We couldn’t be more thrilled that the very first writer to take this on is longtime site contributor and friend of the River Amy Liptrot. Read on for the joys of clear night skies, rosy cheeks, cold air in the lungs and ice smashed with sticks.

It took some persuasion to get the boys into their cold weather gear and outside. In the woods, I call them to be careful of sliding on ice but they’re already charging ahead. Only a few people have been along the snow-covered forest road and alongside their footprints are the tracks of an array of other animals: deer, squirrels, different sizes of bird and dogs (“fox?” ventures the eight-year-old).
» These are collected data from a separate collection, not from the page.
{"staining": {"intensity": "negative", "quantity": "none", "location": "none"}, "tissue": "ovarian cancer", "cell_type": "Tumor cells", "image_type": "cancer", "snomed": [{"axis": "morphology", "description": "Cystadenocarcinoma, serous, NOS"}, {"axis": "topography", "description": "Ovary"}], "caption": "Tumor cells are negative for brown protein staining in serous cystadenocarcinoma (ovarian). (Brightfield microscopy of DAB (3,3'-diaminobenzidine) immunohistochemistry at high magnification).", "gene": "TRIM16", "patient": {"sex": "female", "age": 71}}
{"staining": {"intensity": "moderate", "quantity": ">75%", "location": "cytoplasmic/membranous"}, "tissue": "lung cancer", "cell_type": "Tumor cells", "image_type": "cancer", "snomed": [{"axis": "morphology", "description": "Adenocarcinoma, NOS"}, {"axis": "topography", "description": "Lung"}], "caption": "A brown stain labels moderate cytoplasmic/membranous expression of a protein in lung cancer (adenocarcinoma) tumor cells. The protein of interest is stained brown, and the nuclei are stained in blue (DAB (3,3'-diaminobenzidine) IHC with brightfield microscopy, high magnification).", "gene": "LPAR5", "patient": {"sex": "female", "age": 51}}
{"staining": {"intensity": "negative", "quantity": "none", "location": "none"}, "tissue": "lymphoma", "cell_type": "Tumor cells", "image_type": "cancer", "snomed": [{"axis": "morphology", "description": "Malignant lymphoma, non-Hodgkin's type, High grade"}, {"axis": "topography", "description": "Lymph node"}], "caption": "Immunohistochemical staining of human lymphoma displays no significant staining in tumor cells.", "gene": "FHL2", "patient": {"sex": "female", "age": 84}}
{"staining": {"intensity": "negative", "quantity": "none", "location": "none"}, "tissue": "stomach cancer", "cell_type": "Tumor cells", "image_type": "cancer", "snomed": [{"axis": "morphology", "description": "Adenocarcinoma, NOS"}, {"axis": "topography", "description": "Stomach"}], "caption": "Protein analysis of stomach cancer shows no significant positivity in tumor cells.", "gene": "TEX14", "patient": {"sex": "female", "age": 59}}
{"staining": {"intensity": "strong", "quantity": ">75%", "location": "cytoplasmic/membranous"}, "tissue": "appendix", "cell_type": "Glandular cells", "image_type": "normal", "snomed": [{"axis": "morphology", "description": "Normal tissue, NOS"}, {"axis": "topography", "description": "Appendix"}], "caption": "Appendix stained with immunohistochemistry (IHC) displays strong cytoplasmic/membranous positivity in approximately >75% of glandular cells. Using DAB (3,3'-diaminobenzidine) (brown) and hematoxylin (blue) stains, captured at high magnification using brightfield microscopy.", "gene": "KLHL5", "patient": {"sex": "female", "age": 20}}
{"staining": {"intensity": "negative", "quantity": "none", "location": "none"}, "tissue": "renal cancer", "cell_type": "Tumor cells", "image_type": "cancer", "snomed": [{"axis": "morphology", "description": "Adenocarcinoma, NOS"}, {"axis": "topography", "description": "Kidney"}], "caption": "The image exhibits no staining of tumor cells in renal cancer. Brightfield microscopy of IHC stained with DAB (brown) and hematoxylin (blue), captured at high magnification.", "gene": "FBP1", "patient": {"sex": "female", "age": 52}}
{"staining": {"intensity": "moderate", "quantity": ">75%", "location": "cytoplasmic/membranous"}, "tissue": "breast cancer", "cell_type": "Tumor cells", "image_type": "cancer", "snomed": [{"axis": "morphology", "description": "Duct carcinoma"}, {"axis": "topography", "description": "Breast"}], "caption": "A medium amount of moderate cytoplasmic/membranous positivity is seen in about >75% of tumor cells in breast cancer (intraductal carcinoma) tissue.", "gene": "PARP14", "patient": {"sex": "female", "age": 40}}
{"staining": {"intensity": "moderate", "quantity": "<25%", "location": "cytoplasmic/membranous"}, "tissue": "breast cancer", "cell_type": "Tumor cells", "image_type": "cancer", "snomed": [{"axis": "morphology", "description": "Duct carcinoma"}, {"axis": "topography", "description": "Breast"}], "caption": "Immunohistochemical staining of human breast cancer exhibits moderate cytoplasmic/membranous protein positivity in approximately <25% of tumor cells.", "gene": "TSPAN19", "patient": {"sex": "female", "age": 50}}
The snow has revealed the richness of animal life in our local spot: the beasts who make their moves when we are out of sight.
When we get to the pond where I intend to swim, it is frozen solid. This provides a perfect job for the kids. They find a couple of sticks — or “boffers” as the five-year-old calls them — and begin smashing at the ice. I help by sitting on the edge and pushing the ice away with my boots. We manage to clear a bathtub-size plunge hole. I strip down to my swimsuit, pull on my neoprene boots and gloves. The boys are unperturbed, they have grown up with me doing this around them.